Of course, the VASIMR® engine would require a source of electricity to power both the plasma generation process and the engine’s second-stage boosters. Chang Díaz and his team have proposed two possible solutions to provide this electricity. The first is to rely on solar-electric conversion, much like SEP systems, in order to generate electricity. Ad Astra recognizes, however, that a downside to solar-sourced electricity is that it becomes weaker at greater distances from the Sun—therefore, its utility in tandem with VASIMR® would be restricted to near-Earth missions. The second option is the development of nuclear-electric power systems, which, while controversial in many circles, would certainly meet the power-generation needs of VASIMR® engines and enable other proposed propulsion systems which are not currently feasible.

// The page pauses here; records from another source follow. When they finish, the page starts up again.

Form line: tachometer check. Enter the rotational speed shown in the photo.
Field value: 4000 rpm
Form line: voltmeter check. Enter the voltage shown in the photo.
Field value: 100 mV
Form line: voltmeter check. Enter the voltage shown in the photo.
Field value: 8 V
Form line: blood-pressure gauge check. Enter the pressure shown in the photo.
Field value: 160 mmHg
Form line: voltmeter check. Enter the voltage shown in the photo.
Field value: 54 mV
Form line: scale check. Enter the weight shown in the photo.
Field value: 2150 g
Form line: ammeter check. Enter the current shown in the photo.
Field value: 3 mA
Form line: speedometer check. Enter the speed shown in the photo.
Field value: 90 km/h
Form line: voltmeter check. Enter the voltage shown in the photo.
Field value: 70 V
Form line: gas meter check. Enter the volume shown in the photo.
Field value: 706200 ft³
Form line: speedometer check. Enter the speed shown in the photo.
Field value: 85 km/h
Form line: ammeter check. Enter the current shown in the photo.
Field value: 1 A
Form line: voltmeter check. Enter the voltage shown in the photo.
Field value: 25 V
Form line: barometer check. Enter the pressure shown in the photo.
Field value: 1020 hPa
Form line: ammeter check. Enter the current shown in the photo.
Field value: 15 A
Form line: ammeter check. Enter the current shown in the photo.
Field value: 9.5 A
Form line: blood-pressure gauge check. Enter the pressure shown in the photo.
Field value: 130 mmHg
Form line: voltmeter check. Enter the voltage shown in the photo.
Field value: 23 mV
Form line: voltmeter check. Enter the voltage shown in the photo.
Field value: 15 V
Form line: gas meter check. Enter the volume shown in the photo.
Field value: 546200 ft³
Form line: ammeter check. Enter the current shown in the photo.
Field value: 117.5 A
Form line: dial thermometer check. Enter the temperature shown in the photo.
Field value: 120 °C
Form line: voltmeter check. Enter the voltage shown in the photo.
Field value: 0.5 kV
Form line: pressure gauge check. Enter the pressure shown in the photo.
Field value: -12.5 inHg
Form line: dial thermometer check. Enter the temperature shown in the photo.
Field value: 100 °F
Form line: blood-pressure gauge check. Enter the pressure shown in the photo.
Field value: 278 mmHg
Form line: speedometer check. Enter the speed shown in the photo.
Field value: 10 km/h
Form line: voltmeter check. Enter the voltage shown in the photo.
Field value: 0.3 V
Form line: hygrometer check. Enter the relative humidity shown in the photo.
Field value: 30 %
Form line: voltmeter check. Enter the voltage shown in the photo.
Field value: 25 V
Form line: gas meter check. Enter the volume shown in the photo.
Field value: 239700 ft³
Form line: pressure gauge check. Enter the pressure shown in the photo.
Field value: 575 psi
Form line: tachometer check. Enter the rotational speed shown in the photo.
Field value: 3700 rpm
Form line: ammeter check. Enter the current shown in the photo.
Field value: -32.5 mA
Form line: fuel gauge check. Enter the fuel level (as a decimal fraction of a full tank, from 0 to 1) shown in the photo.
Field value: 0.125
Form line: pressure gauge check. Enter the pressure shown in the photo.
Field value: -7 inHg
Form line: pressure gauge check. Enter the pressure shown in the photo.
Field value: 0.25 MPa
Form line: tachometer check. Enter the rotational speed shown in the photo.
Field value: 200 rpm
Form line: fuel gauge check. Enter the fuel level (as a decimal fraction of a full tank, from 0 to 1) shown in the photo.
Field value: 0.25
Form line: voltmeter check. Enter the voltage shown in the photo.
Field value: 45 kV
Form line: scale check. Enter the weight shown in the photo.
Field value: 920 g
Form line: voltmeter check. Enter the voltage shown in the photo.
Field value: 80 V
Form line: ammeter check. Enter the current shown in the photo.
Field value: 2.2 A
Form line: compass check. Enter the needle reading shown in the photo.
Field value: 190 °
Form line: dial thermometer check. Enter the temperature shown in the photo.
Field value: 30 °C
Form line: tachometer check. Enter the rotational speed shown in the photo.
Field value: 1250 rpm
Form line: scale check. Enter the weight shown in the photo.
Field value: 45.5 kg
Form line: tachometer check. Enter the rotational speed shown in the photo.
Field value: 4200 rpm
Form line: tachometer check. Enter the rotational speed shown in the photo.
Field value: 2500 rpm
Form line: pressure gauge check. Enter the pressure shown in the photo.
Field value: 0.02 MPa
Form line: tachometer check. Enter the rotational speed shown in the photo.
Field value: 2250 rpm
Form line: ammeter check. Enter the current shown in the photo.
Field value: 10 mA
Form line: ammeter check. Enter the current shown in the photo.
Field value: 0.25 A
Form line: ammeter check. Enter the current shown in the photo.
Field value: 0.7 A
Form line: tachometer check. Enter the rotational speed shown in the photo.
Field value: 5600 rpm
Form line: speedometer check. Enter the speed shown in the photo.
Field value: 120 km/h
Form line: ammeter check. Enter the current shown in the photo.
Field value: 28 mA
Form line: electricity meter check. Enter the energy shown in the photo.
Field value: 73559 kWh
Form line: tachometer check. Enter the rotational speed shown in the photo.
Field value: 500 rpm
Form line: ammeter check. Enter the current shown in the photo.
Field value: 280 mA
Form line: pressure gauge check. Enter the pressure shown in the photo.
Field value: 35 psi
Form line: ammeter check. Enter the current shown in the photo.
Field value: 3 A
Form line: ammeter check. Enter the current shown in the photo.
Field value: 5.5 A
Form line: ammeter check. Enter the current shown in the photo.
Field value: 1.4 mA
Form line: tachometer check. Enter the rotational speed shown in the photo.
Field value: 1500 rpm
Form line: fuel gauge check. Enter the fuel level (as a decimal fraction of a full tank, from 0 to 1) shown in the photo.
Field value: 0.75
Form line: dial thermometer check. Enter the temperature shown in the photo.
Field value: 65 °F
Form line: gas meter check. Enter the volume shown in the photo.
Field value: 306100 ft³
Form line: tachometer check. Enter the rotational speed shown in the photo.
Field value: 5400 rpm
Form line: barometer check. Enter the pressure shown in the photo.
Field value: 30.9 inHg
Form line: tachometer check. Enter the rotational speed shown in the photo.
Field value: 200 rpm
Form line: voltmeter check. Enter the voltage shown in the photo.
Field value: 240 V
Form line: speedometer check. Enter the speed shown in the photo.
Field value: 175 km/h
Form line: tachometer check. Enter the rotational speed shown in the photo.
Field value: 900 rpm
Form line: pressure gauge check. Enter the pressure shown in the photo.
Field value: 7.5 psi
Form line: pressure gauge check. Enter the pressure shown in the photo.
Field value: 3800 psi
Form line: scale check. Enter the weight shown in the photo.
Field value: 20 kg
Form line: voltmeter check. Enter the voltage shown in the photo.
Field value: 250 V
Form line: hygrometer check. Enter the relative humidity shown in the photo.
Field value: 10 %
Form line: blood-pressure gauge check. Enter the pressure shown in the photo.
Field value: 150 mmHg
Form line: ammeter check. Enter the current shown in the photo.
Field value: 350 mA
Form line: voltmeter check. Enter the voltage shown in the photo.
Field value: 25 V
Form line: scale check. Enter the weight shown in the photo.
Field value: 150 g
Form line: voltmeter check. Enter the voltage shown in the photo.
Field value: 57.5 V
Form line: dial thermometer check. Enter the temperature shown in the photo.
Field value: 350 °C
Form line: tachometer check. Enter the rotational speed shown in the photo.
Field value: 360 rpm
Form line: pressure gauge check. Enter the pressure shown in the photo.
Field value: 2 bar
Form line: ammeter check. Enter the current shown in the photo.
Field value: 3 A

It’s an exciting time for advanced propulsion systems, and it’s likely that the engines which will propel us to Mars are currently under development.

Image credit: Lockheed Martin

In order to send humans to Mars and other deep space destinations, next-generation spacecraft will need to rely on advanced in-space propulsion rather than the conventional chemical engines of the Golden Age of human spaceflight. Like so much within today’s space industry, novel solutions are being developed not only by government agencies, but by entrepreneurial space companies as well. From Accion’s batch-produced satellite propulsion tiles, to the massive human-moving potential of Franklin Chang Díaz’s VASIMR® engine, the space industry—with NASA’s encouragement—is preparing to revolutionize the way craft operate in the vacuum of space. And by March of 2018, NASA’s SEP study contract awardees will have submitted their ideas for the Deep Space Gateway’s Power and Propulsion Element, taking plans for the cislunar spaceport—and efficient in-space propulsion—one step closer to reality.